Vampire Weekend's sophomore LP, Contra, is out this week on XL. There's a lot of buzz regarding this band, mostly centering around two concerns: their use of “big words” and their appropriation of a host of world/ethnic genres. On the first score, it’s true that the word “baklava” hasn’t appeared in an American pop song in recent memory; but if it sends a few young (and not-so-young) fans scurrying for a dictionary, what’s the harm?
And second, for those pop ‘purists’ who view ethnic-tinged musical eclecticism with suspicion, one might ask whether VW’s penchant for calypso and ska in 2010 is so much different from the Beatles covering blues tunes forty-odd years ago. Pop, at its best, is an inclusive genre.
Both verbosity and polystylism are justifiable, in my book, in the quest for a brainier, variegated indie pop – so long as it comes across as organic rather than pretentious.

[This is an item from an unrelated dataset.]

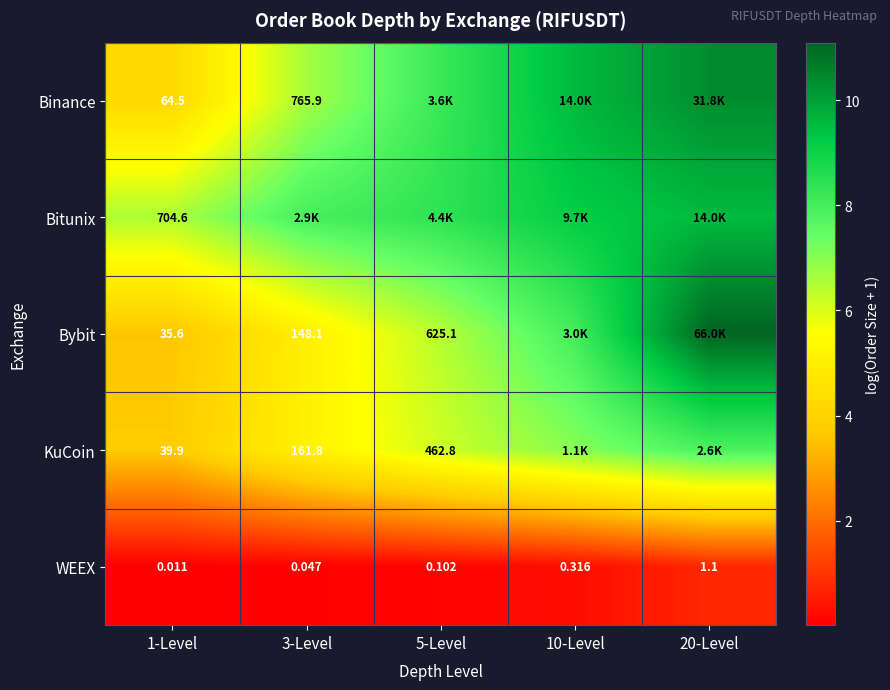

Is the value of Bybit at 1-Level greater than the value of KuCoin at 3-Level?

No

On that basis, Contra is a success. Amidst the mbiras, marimbas, and MIA samples, resides a respect for each individual element and a concomitant joy in their juxtaposition: something one doesn’t find in mash-ups for mash-ups sake. What’s more, Contra has a pervasively energetic presentation and rampant tunefulness that many artists would do well to study carefully.
So, raise your MENSA ranking while dancing to Afro-pop – by way of the Upper West Side.